▶ Stated problem A:
Rewrite the records from the line with "family: Hypocreaceae" to the line with "common name: Purplish Copper", putting "binomial" wherever "scientific name" appears and leaving everything else unchanged.

▶ Text to read:
On Monday, jurors found Azamat Tazhayakov, a friend of Boston Marathon bombing suspect Dzhokhar Tsarnaev, guilty of one charge of obstructing a federal investigation and conspiring to destroy evidence. Tazhayakov was one of several friends of the bombing suspect accused of entering the latter’s dorm room and removing items after receiving text messages from Tsarnaev instructing them to do so.
Jurors deliberated for nearly 15 hours before coming to the guilty verdict. Tazhayakov, a Kazakh national, could receive up to 25 years imprisonment for agreeing to remove several items, including a laptop, fireworks casings, a backpack and a jar of Vaseline.
“I think any 20-year-old sometimes gets themselves way over their heads, and that could have come into play. But that’s not the way we weighed this case,” said juror Daniel Antonino. Tazhayakov is due to be sentenced on October 16.
During the trial, prosecutors insisted that Tazhayakov had sought to confiscate all evidence connecting his friend to the bombings. Typical was the claim of US Attorney Stephanie Siegmann that Tazhayakov and others had acted “to protect their friend Dzhokhar Tsarnaev for one reason—because they had learned their friend was the marathon bomber.”
Lawyers for the defendant called the verdict “somewhat surprising,” attributing it to the trial’s location near the city of Boston, where the bombing had occurred, as well as the prosecutors’ constant evocation of the April 15, 2013 tragedy. “If you want to find a conspiracy, you probably can because you’re letting the enormity of what happened in this town affect you,” said defense attorney Matthew Myers.

▶ Stated problem B:
State whether each statement agrees with the article on the Tazhayakov verdict, answering yes or no and quoting the deciding words. (i) The jurors deliberated for more than 20 hours. (ii) Tazhayakov is due to be sentenced on October 16. (iii) A laptop and a backpack were among the items removed.

▶ Records shown:
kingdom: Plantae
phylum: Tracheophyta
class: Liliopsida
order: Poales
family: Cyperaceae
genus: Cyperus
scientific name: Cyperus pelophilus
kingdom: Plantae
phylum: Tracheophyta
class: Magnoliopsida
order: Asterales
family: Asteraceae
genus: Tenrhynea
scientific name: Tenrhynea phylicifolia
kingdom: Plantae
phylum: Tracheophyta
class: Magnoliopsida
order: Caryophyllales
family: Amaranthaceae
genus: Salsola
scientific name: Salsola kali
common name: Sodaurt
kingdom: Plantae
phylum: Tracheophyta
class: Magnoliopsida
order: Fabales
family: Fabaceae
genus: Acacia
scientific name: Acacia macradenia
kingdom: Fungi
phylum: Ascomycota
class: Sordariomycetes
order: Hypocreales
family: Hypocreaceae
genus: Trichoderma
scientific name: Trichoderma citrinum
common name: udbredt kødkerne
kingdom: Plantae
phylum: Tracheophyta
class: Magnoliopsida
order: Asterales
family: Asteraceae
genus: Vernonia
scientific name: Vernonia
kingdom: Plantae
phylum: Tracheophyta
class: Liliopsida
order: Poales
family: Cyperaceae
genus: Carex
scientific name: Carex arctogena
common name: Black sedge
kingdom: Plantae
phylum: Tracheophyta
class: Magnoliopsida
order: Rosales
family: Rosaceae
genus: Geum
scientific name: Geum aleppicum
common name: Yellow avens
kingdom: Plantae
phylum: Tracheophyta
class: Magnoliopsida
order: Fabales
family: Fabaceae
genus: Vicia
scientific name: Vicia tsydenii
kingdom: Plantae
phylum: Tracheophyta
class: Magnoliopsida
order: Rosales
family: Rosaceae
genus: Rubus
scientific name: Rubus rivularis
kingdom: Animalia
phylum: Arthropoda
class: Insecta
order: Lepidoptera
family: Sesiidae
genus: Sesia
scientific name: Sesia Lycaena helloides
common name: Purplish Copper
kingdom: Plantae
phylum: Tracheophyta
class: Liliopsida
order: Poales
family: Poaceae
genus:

▶ Full solution A:
family: Hypocreaceae
genus: Trichoderma
binomial: Trichoderma citrinum
common name: udbredt kødkerne
kingdom: Plantae
phylum: Tracheophyta
class: Magnoliopsida
order: Asterales
family: Asteraceae
genus: Vernonia
binomial: Vernonia
kingdom: Plantae
phylum: Tracheophyta
class: Liliopsida
order: Poales
family: Cyperaceae
genus: Carex
binomial: Carex arctogena
common name: Black sedge
kingdom: Plantae
phylum: Tracheophyta
class: Magnoliopsida
order: Rosales
family: Rosaceae
genus: Geum
binomial: Geum aleppicum
common name: Yellow avens
kingdom: Plantae
phylum: Tracheophyta
class: Magnoliopsida
order: Fabales
family: Fabaceae
genus: Vicia
binomial: Vicia tsydenii
kingdom: Plantae
phylum: Tracheophyta
class: Magnoliopsida
order: Rosales
family: Rosaceae
genus: Rubus
binomial: Rubus rivularis
kingdom: Animalia
phylum: Arthropoda
class: Insecta
order: Lepidoptera
family: Sesiidae
genus: Sesia
binomial: Sesia Lycaena helloides
common name: Purplish Copper

▶ Full solution B:
(i) No: "Jurors deliberated for nearly 15 hours before coming to the guilty verdict."
(ii) Yes: "Tazhayakov is due to be sentenced on October 16."
(iii) Yes: "including a laptop, fireworks casings, a backpack and a jar of Vaseline."